INPUT DATA: Begin
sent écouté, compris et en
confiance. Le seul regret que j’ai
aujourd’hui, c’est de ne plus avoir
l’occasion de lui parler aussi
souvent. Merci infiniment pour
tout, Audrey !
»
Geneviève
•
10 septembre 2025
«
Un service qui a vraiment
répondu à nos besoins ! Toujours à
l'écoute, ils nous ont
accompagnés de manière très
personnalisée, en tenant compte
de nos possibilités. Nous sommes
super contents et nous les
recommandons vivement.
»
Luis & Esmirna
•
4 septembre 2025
INPUT DATA: End
INSTRUCTIONS FOR THE TASK: Put every line of text from the rows above into a Markdown table with the columns "No." and "Text", numbering each line and leaving out blank lines.

OUTPUT:
| No. | Text |
|---|---|
| 1 | sent écouté, compris et en |
| 2 | confiance. Le seul regret que j’ai |
| 3 | aujourd’hui, c’est de ne plus avoir |
| 4 | l’occasion de lui parler aussi |
| 5 | souvent. Merci infiniment pour |
| 6 | tout, Audrey ! |
| 7 | » |
| 8 | Geneviève |
| 9 | • |
| 10 | 10 septembre 2025 |
| 11 | « |
| 12 | Un service qui a vraiment |
| 13 | répondu à nos besoins ! Toujours à |
| 14 | l'écoute, ils nous ont |
| 15 | accompagnés de manière très |
| 16 | personnalisée, en tenant compte |
| 17 | de nos possibilités. Nous sommes |
| 18 | super contents et nous les |
| 19 | recommandons vivement. |
| 20 | » |
| 21 | Luis & Esmirna |
| 22 | • |
| 23 | 4 septembre 2025 |